You don't need to be elaborate--putting out birdseed or peanut-butter sandwiches for the squirrels will suffice. But for a truly lovely twist, you can take a cue from the Waterman family of St. Charles, Missouri. Inspired by Eve Bunting's book Night Tree, the Watermans get together each year with friends and family and trek into the woods to decorate a tree for the animals. The evening begins at home, with the preparation of appropriate goodies: pinecones rolled in peanut butter and birdseed, popcorn and cranberry garlands, orange and apple slices suspended from pipe cleaners. Once the feast is complete, the assembled throng bundles up and heads out into the night. Tree-decking is followed by sharing hot chocolate, holiday cookies and Christmas carols
Create a Photo Ornament...
For most families, ornaments are more than decorations; they're memories in miniature. Especially the homemade creations, whose cockeyed charm so perfectly captures the creativity of your child at a particular moment in time.
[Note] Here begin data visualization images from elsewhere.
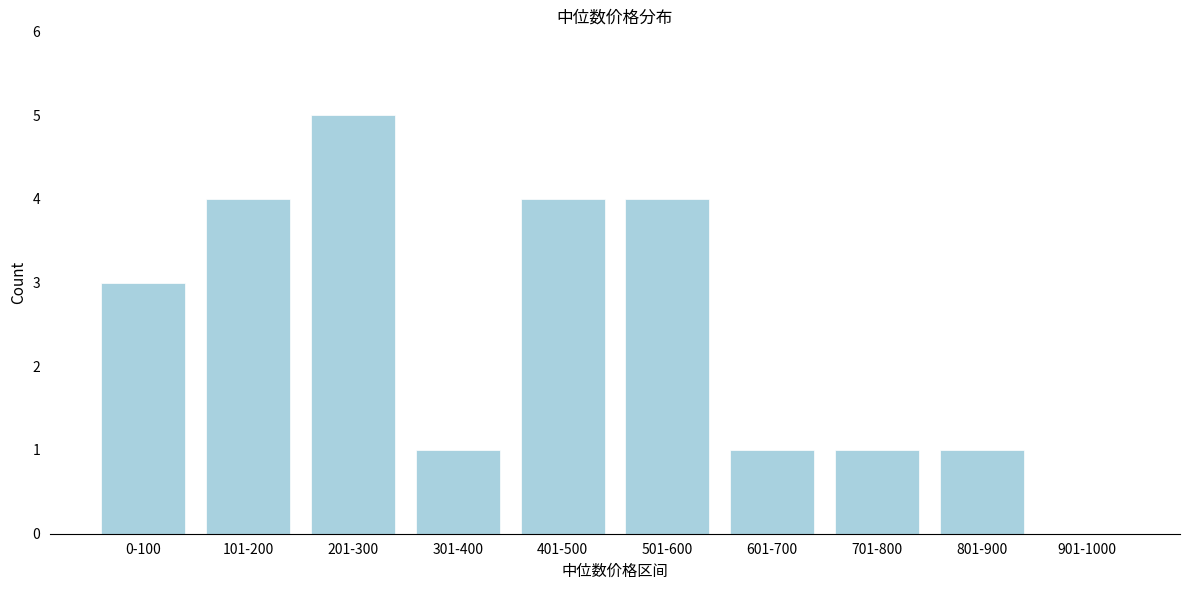

Reading left to right, transcribe all the data shown in this chart.

0-100=3	101-200=4	201-300=5	301-400=1	401-500=4	501-600=4	601-700=1	701-800=1	801-900=1	901-1000=0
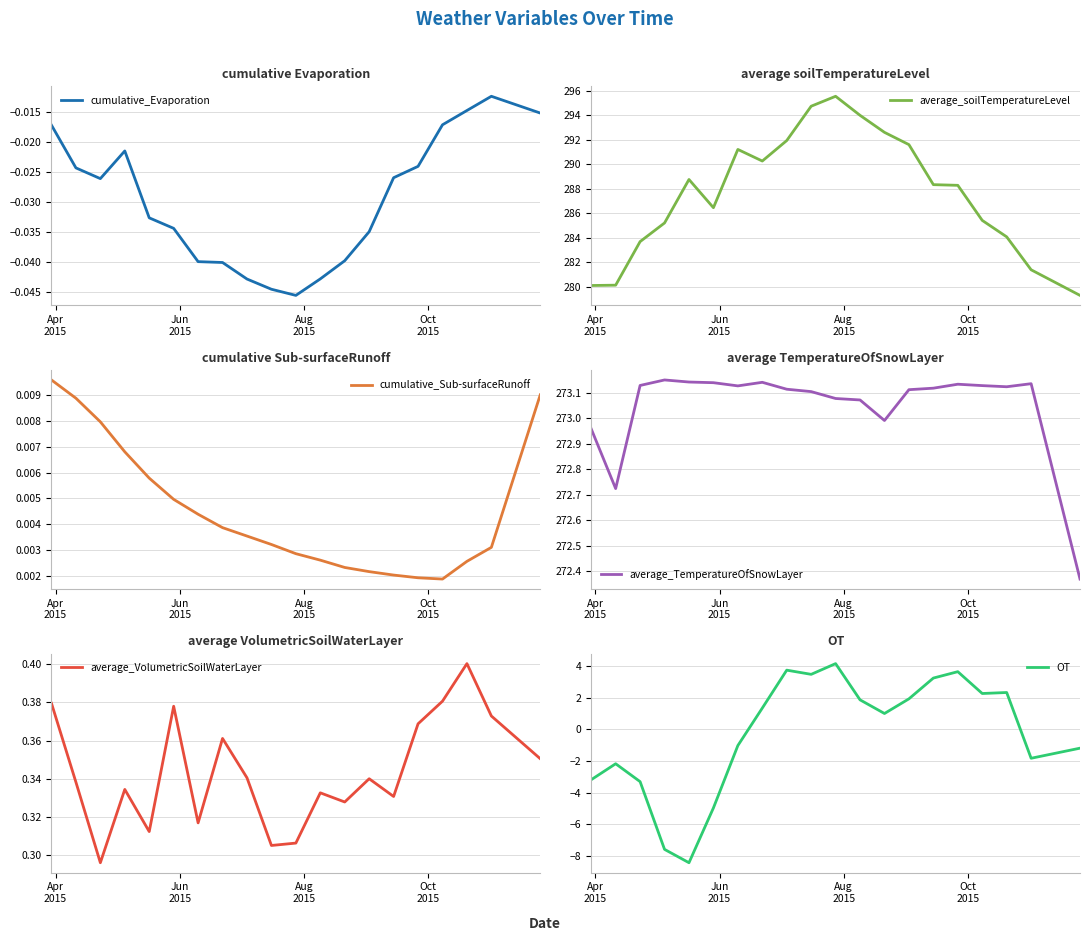

What is the maximum value for average_soilTemperatureLevel?

295.6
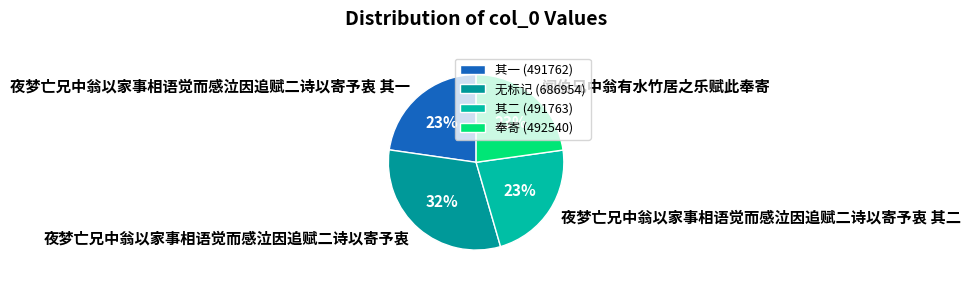

Does any single category account for the majority?

No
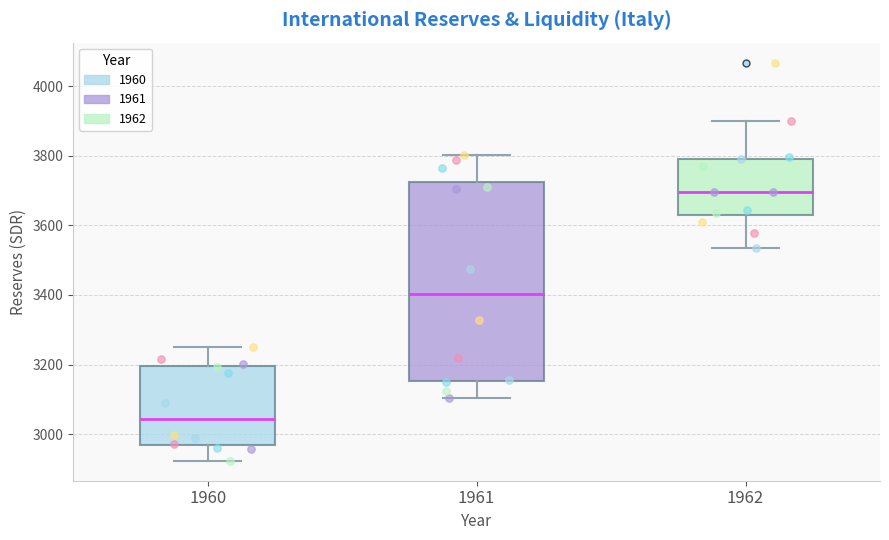

Where does the lower whisker of the box at x = 1961 end on the y-axis? The values are not printed on the chart, so give them approximately, as read against the axis.

3100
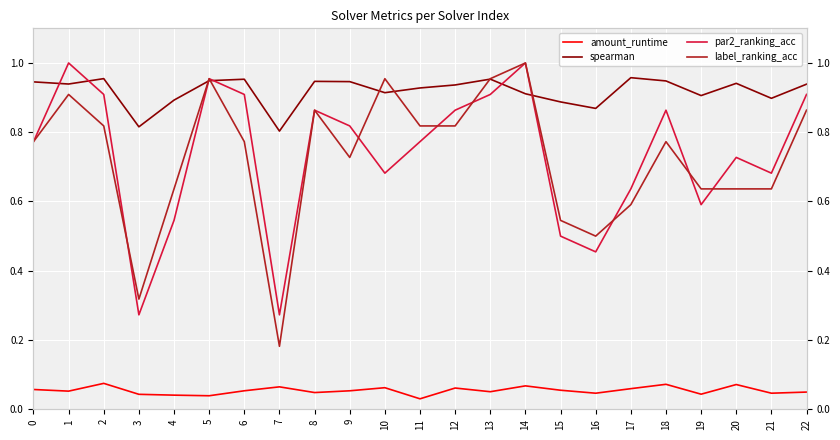

True or false: par2_ranking_acc has more than 2 interior local peaks.

True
This year, why not take the idea a step further and let your kids put a little bit of themselves into the decorations--literally. Each child gets to choose a photo of himself or herself to incorporate into an ornament, which can be as simple as a Popsicle-stick frame or as sophisticated as a decoupaged Styrofoam ball. The only requirement is that the finished product reflect the personality of its maker (and include the year in which it was made). Your kids will have fun comparing their faces over the years, and you'll love seeing your tree transformed into a virtual family album.
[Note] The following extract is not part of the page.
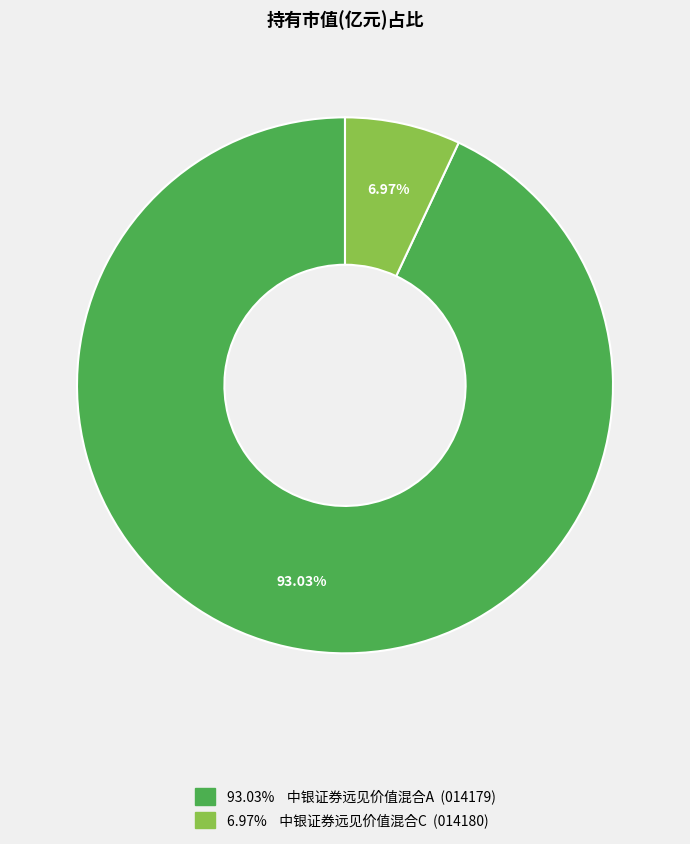

Is there any slice that represents more than half of the pie?

Yes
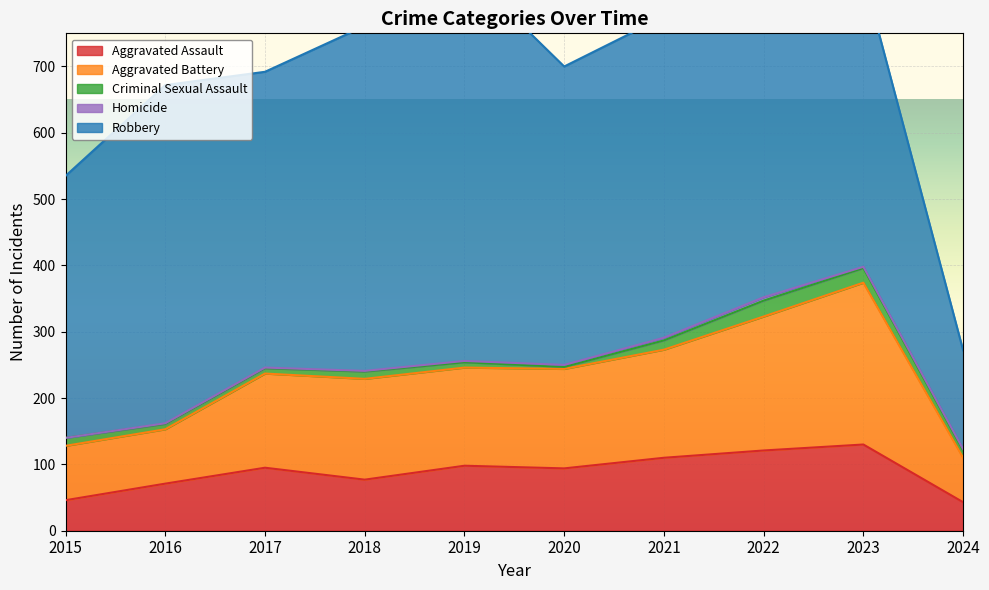

True or false: Robbery and Aggravated Battery intersect in this chart.

False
Surprise a Public Servant...
It may shock your kids to learn that not everyone gets to take time off around the holidays. Firefighters, police officers and many other public servants give up their holidays to make sure that ours are safe and happy. The Kelner family of Muskegon, Michigan, decided to give back something to all these good-hearted folks, so for the past several years they've gathered holiday cookies and other treats to bring to the local fire station on Christmas Eve. The first year, they were surprised to find only one firefighter on duty; he was so thrilled to see them, he invited them in to share the feast. For the Kelners, that one small act of generosity turned out to be the highlight of the Christmas season.
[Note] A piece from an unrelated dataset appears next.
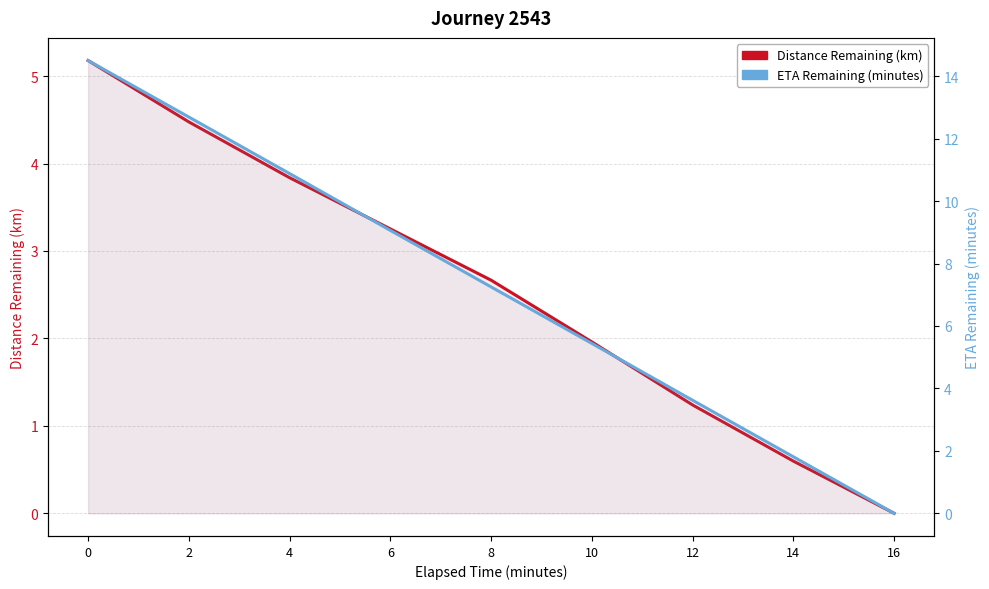

What is the highest value of the Distance Remaining (km) series?

5.2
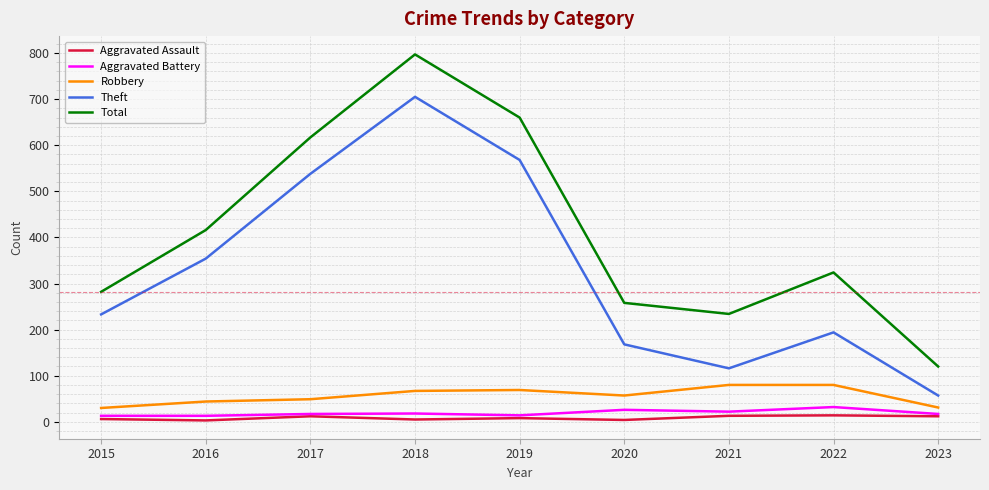

What is the sum of all Aggravated Battery values?

172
If your family would like to play Surprise Santa, start by contacting someone in local government (town hall is usually a good place to begin) to find out where to go. But make sure your visit stays a secret--the element of stealth adds a little extra zip to your act of holiday charity.
Cure the Postholiday Blues...
If my daughter ran the world, it would be illegal to take down the Christmas tree before summer. And while I sometimes greet the end of the holidays with relief, I can't help feeling a little sad when that last ornament is packed away. So, I was thrilled when a friend shared her family's method for banishing the postholiday blues.
Every year, usually on January 6 (the Feast of the Epiphany and the end of the traditional 12 days of Christmas), her family has a quiet supper before taking down the tree. Beside each plate is a small package holding a single button, which has been chosen for its significance to the recipient: a flower button for a gardener, an anchor for a sailing fan and so on. Each person sews the new button on his or her stocking before packing it away until next year. My friend marvels that her kids are as excited to unwrap their buttons as they are to tear through the packages on Christmas.
FAMILYFUN TIP: For unusual buttons, try thrift shops or specialty suppliers, as well as www.dressitup.com.
Giving to Others...
Christmas is ultimately about giving. This is a great time to give to others, especially those who might otherwise go without.
There are many ways to sponsor a needy family for Christmas. Most churches know of families in need of help. Make arrangements to anonymously provide a family with groceries and appropriate presents through the church.